Tuvalin merkezinde harap bir terk edilmiş bina var – ahşap bir değirmen. Bir zamanlar burada tam bir hızdaydı, ama şimdi büyük su tekerlekleri ilerlemelerini durdurdu. Kalın kütükler siyaha döndü, yaşlılık ve rutubetten oluşan tahtalar çürümüş ve sazdan çatı aşınmıştı. Değirmen, ağaçlar ve çalılar ve uzun otların değirmen etrafını çevreleyen bu köşeyi bir zamanlar doğa krallığına geri döndürdü.
Düşünüyorum, hepsi sisli pus ile kaplı yorgun bir değirmen var. Rusya’daki eski zamanlardan beri, insanlar kirli kuvvetlerin burada yaşadığına inanıyorlardı, bu nedenle değirmenler her zaman mistisizmin bir halesi ile kaplıydı. V. Polenov manzarasında bu havayı doğru bir şekilde aktarıyor – terk edilmiş bir bina, durgun bir nehir, vahşi bitki örtüsü ve şafak sisi – fantastik ve büyüleyici bir görüntü oluşturmak için başka ne gerekiyor?

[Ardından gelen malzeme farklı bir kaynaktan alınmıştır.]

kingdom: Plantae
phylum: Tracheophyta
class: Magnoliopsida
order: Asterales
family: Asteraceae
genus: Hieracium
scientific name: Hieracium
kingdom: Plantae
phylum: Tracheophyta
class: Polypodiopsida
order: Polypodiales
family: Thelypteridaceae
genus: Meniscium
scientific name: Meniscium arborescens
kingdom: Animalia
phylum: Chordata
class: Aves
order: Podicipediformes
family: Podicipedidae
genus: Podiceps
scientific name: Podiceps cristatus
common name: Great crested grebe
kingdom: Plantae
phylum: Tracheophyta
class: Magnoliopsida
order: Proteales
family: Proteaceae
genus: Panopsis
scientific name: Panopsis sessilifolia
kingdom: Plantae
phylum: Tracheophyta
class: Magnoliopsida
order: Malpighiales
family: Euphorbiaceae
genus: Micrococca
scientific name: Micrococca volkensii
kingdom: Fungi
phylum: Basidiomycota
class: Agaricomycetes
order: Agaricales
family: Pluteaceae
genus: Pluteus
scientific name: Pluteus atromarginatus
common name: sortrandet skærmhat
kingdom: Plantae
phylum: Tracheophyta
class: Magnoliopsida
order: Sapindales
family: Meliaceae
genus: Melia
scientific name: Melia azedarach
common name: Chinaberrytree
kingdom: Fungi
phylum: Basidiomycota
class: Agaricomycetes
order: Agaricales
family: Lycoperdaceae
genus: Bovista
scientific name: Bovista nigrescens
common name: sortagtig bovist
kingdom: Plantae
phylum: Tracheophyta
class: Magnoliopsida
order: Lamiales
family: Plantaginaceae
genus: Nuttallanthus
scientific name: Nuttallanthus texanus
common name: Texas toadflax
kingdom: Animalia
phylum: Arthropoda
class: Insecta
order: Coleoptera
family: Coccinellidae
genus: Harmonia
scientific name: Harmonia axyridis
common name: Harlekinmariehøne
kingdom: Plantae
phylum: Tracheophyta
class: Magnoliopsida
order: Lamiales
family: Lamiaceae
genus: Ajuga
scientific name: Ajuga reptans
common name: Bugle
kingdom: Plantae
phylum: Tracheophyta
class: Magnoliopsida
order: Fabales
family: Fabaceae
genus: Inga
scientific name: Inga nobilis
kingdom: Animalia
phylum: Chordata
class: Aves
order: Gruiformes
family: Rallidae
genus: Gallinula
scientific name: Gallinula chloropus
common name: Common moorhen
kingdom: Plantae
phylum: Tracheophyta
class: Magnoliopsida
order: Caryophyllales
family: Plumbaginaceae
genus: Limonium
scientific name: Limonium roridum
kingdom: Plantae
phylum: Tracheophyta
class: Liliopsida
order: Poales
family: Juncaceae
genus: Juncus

Olağanüstü aşkla, sanatçı doğru ve şaşırtıcı derecede gerçekçi olan resmin tüm detaylarını çizer. Her çimen bıçağı, bulanık ağaçların üzerindeki her yaprak, yerdeki gölgeleri ve donmuş bir nehir gibi sakin bir yansıma. Buradaki her şey o kadar canlı görünüyor ki tuvale dokunup suyun sabah serinliğini, yaprakların pürüzlülüğünü ve bir esinti nefesini hissetmek istiyorsunuz.
Doğanın gizemli güzelliğinden etkilenen izleyici, burada bir kişiyi hemen fark etmeyecek. Bu nehir kıyısında, elinde bir olta ile çömelmiş sarışın bir çocuk. Eski bir tanıdığı ziyarete gelen tek kişi, bir zamanlar onları besleyen ve bugün unutulan bir değirmen.